Click an a thumbnail graphic to view a gallery of drought map data.
Click here to go to the US Drought Monitor website. Here’s an excerpt:
As with the Midwest and south, the temperatures this week were quite variable as very warm temperatures were followed by very cold temperatures at the end of the week. Most of the region was 2-4 degrees Fahrenheit above normal for the week outside of the northern High Plains. Portions of Nebraska and eastern Kansas saw a mix of thunderstorms, rain, and wet snow, but this was not enough to show improvements. The drought intensity increased to D3 over central Kansas while D2 was expanded into more of eastern Kansas…
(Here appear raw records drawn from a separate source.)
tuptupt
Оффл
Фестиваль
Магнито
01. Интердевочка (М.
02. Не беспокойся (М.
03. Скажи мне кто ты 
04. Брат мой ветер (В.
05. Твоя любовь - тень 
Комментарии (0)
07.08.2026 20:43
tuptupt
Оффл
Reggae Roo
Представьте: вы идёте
Another dry week over much of the western United States. Areas of the Pacific Northwest did record up to an inch of precipitation while the central Rocky Mountains continued receiving precipitation as rain and snow was recorded in Wyoming and Colorado. The warm temperatures continued over the west with almost all areas above normal for the week, and in California, temperatures were 9-12 degrees above normal. This was detrimental to the low snowpack as some areas of California lost half of the snow water equivalence (SWE) in a single week and there was little response to inflows into reservoirs. Drought conditions worsened as D2 was expanded in eastern New Mexico and southwestern Colorado. In southwestern Colorado, D1 was also expanded. A reanalysis of conditions was done in southwest Wyoming and northeast Oregon this week, which allowed for the improvement to D0 conditions there…
Over the next 5-7 days, there is a good chance of precipitation from the plains to the upper Midwest, with more than an inch anticipated from northern Wisconsin into eastern Nebraska and south into Oklahoma and Arkansas. A storm system will move into the Pacific Northwest, potentially bringing up to 4 inches of rain into portions of Washington. In the southeast from Florida up the Carolinas coast, there is a good opportunity for heavy rain as well. A warming pattern looks to bring above-normal temperatures over much of the United States from the Great Basin into the northeast, and high temperatures will be up to 10-12 degrees Fahrenheit above normal in the central plains.
The 6-10 day outlook continues to show higher-than-normal chances for above-normal precipitation over most of the southern plains, Midwest, and Pacific Northwest. The best chances for above-normal temperatures are in the middle and eastern sections of the United States, from the Rocky Mountains and to the east. Chances for cooler-than-normal temperatures are greatest along the west coast.